= General Boy =

Character created by new wave band Devo

General Boy is a character created around 1975 by new wave band Devo. He is usually seen portrayed by Robert Mothersbaugh, Sr., the father of Devo's lead singer Mark Mothersbaugh, former drummer Jim Mothersbaugh, and lead guitarist Bob Mothersbaugh.

==History==
General Boy, along with his son Booji Boy, were first introduced in the 1976 short film The Truth About De-Evolution. Both characters have made numerous appearances in various short films, music videos, written propaganda and even concerts by the band.

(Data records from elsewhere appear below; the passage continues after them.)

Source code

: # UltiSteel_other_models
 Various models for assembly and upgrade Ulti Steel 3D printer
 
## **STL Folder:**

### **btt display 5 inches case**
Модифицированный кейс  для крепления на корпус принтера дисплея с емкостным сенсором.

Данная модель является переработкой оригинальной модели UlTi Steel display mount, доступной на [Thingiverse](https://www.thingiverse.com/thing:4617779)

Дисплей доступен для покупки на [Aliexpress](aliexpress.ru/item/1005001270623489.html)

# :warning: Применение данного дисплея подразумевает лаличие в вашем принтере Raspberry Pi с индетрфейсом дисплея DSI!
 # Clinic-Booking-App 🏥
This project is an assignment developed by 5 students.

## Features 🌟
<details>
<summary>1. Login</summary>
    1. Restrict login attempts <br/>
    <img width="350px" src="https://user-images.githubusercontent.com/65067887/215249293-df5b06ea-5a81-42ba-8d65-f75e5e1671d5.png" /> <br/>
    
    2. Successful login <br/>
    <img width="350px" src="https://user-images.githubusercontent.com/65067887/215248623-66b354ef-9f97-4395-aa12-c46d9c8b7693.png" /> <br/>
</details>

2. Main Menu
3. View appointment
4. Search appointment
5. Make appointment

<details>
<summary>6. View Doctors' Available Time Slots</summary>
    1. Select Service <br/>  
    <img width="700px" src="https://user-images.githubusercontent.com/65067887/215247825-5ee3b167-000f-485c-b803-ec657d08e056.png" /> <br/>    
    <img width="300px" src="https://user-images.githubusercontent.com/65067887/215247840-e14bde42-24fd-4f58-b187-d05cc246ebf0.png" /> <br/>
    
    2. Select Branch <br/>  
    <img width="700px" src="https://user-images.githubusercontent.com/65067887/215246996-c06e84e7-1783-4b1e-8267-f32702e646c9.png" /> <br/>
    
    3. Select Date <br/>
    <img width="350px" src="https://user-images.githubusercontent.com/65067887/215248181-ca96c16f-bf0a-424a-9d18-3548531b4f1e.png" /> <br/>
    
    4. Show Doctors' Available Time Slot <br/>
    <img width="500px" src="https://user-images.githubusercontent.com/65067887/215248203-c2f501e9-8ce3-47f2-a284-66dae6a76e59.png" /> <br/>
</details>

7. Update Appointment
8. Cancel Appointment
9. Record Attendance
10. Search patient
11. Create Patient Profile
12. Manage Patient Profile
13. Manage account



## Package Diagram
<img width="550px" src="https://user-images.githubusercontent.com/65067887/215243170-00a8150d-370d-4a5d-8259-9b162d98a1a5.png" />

Both characters were also incorporated into Devo's 1996 PC CD-ROM video game Devo Presents Adventures of the Smart Patrol (with Booji Boy being re-christened "Boogie Boy"). The booklet of the game claims that the Boys' true last name was Rothwell and that Booji Boy's true name was Craig Allen Rothwell.

The game's booklet also contained more information about General Boy's back story:

General Boy's career as a military intelligence officer was cut short over his claim that he experienced an alien abduction. He was made to undergo psychiatric testing which resulted in progressive mental instability. Shortly after his son's transformation into Boogie Boy, he stopped answering to Mr. Rothwell and became General Boy out of love and sympathy for his son.

General Boy was portrayed by actor Tom Finnegan in the game. However, Robert Mothersbaugh, Sr. reprised his role as General Boy at the annual 2002 DEVOtional event held in Cleveland, Ohio.

Under the General Boy pseudonym, Robert Mothersbaugh, Sr. is credited as a co-writer on "Enough Said", the closing track of Devo's 1981 album New Traditionalists.

Robert Mothersbaugh, Sr. died in 2016.